Task to carry out >>
Copy out everything from the start of the items down to and including the line containing "adalah tanjungmedar.", keeping each line unchanged. Leave the pictures out of your answer.

(Input material Opens)

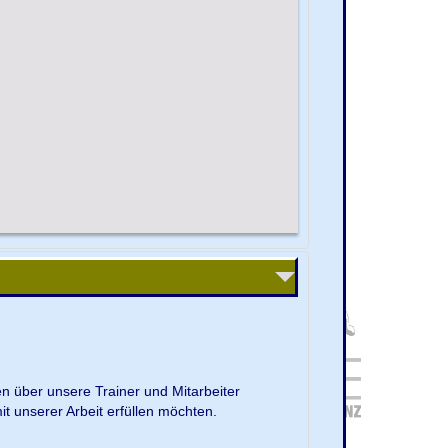
en über unsere Trainer und Mitarbeiter
it unserer Arbeit erfüllen möchten.
.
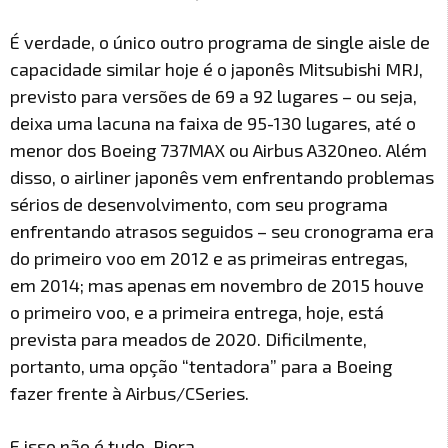
É verdade, o único outro programa de single aisle de
capacidade similar hoje é o japonês Mitsubishi MRJ,
previsto para versões de 69 a 92 lugares – ou seja,
deixa uma lacuna na faixa de 95-130 lugares, até o
menor dos Boeing 737MAX ou Airbus A320neo. Além
disso, o airliner japonês vem enfrentando problemas
sérios de desenvolvimento, com seu programa
enfrentando atrasos seguidos – seu cronograma era
do primeiro voo em 2012 e as primeiras entregas,
em 2014; mas apenas em novembro de 2015 houve
o primeiro voo, e a primeira entrega, hoje, está
prevista para meados de 2020. Dificilmente,
portanto, uma opção “tentadora” para a Boeing
fazer frente à Airbus/CSeries.
E isso não é tudo. Piora.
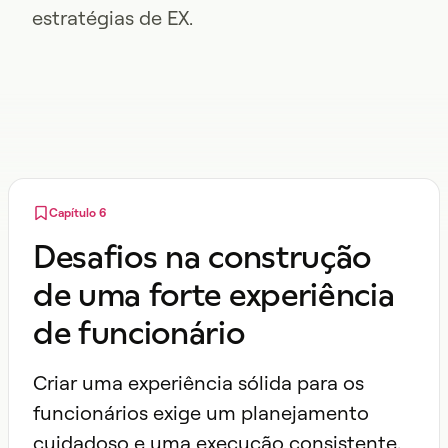
estratégias de EX.
Capítulo 6
Desafios na construção
de uma forte experiência
de funcionário
Criar uma experiência sólida para os
funcionários exige um planejamento
cuidadoso e uma execução consistente,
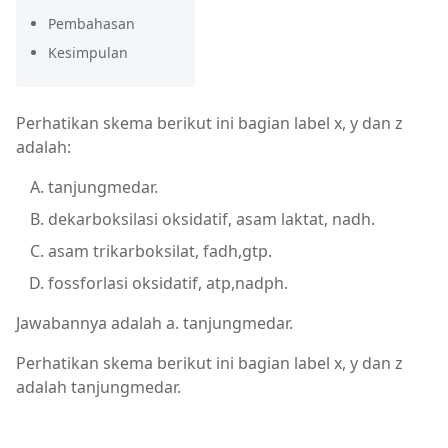
Pembahasan
Kesimpulan
Perhatikan skema berikut ini bagian label x, y dan z
adalah:
tanjungmedar.
dekarboksilasi oksidatif, asam laktat, nadh.
asam trikarboksilat, fadh,gtp.
fossforlasi oksidatif, atp,nadph.
Jawabannya adalah a. tanjungmedar.
Perhatikan skema berikut ini bagian label x, y dan z
adalah tanjungmedar.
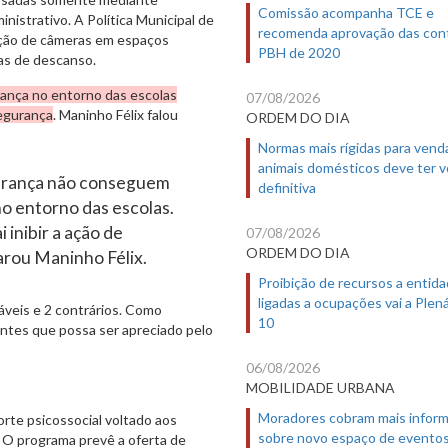
Comissão acompanha TCE e
inistrativo. A Política Municipal de
recomenda aprovação das con
ação de câmeras em espaços
PBH de 2020
eas de descanso.
ança no entorno das escolas
07/08/2026
segurança
. Maninho Félix falou
ORDEM DO DIA
Normas mais rígidas para vend
animais domésticos deve ter 
gurança não conseguem
definitiva
o entorno das escolas.
i inibir a ação de
07/08/2026
ORDEM DO DIA
larou Maninho Félix.
Proibição de recursos a entid
ligadas a ocupações vai a Plená
áveis e 2 contrários. Como
10
ntes que possa ser apreciado pelo
06/08/2026
MOBILIDADE URBANA
Moradores cobram mais infor
rte psicossocial voltado aos
sobre novo espaço de evento
. O programa prevê a oferta de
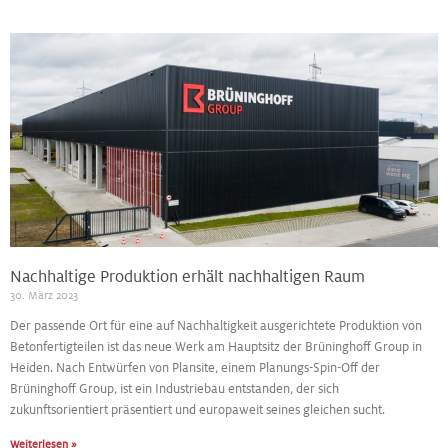
Nachhaltige Produktion erhält nachhaltigen Raum
30. März 2023
Der passende Ort für eine auf Nachhaltigkeit ausgerichtete Produktion von
Betonfertigteilen ist das neue Werk am Hauptsitz der Brüninghoff Group in
Heiden. Nach Entwürfen von Plansite, einem Planungs-Spin-Off der
Brüninghoff Group, ist ein Industriebau entstanden, der sich
zukunftsorientiert präsentiert und europaweit seines gleichen sucht.
Weiterlesen »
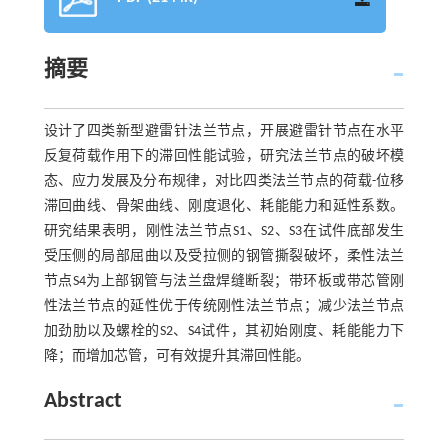
摘要
设计了四类新型避雷针法兰节点，开展避雷针节点在水平
反复荷载作用下的滞回性能试验，研究法兰节点的破坏模
态、应力发展及分布规律，对比四类法兰节点的荷载-位移
滞回曲线、骨架曲线、刚度退化、耗能能力和延性系数。
研究结果表明，刚性法兰节点S1、S2、S3在试件底部发生
受压侧的局部屈曲以及受拉侧的钢管撕裂破坏，柔性法兰
节点S4为上部钢管与法兰盘焊缝断裂；带环板或带芯管刚
性法兰节点的延性优于传统刚性法兰节点；减少法兰节点
加劲肋以及螺栓的S2、S4试件，其初始刚度、耗能能力下
降；而增加芯管，可有效提升其滞回性能。
Abstract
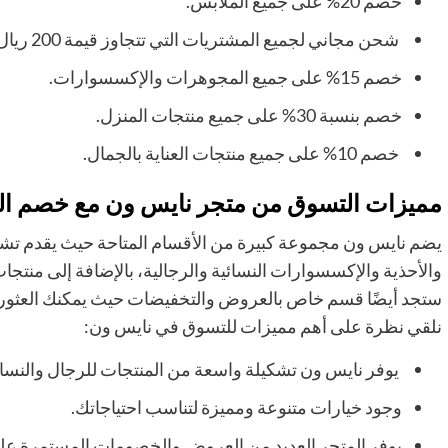
خصم 20% على جميع الملابس.
شحن مجاني لجميع المشتريات التي تتجاوز قيمة 200 ريال.
خصم 15% على جميع المجوهرات والإكسسوارات.
خصم بنسبة 30% على جميع منتجات المنزل.
خصم 10% على جميع منتجات العناية بالجمال.
مميزات التسوق من متجر نايس ون مع خصم ال
يضم نايس ون مجموعة كبيرة من الأقسام المتاحة حيث يقدم تشك
والأحذية والإكسسوارات النسائية والرجالية، بالإضافة إلى منتجا
ستجد أيضًا قسم خاص بالعروض والتخفيضات حيث يمكنك العثور
نلقي نظرة على أهم مميزات للتسوق في نايس ون:
يوفر نايس ون تشكيلة واسعة من المنتجات للرجال والنساء 
وجود خيارات متنوعة ومميزة لتناسب احتياجاتك.
يوفر المتجر العديد من العروض والخصومات المستمرة عل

(Input material Closes)

Reply to the task >>
en über unsere Trainer und Mitarbeiter
it unserer Arbeit erfüllen möchten.
.
É verdade, o único outro programa de single aisle de
capacidade similar hoje é o japonês Mitsubishi MRJ,
previsto para versões de 69 a 92 lugares – ou seja,
deixa uma lacuna na faixa de 95-130 lugares, até o
menor dos Boeing 737MAX ou Airbus A320neo. Além
disso, o airliner japonês vem enfrentando problemas
sérios de desenvolvimento, com seu programa
enfrentando atrasos seguidos – seu cronograma era
do primeiro voo em 2012 e as primeiras entregas,
em 2014; mas apenas em novembro de 2015 houve
o primeiro voo, e a primeira entrega, hoje, está
prevista para meados de 2020. Dificilmente,
portanto, uma opção “tentadora” para a Boeing
fazer frente à Airbus/CSeries.
E isso não é tudo. Piora.
estratégias de EX.
Capítulo 6
Desafios na construção
de uma forte experiência
de funcionário
Criar uma experiência sólida para os
funcionários exige um planejamento
cuidadoso e uma execução consistente,
Pembahasan
Kesimpulan
Perhatikan skema berikut ini bagian label x, y dan z
adalah:
tanjungmedar.
dekarboksilasi oksidatif, asam laktat, nadh.
asam trikarboksilat, fadh,gtp.
fossforlasi oksidatif, atp,nadph.
Jawabannya adalah a. tanjungmedar.
Perhatikan skema berikut ini bagian label x, y dan z
adalah tanjungmedar.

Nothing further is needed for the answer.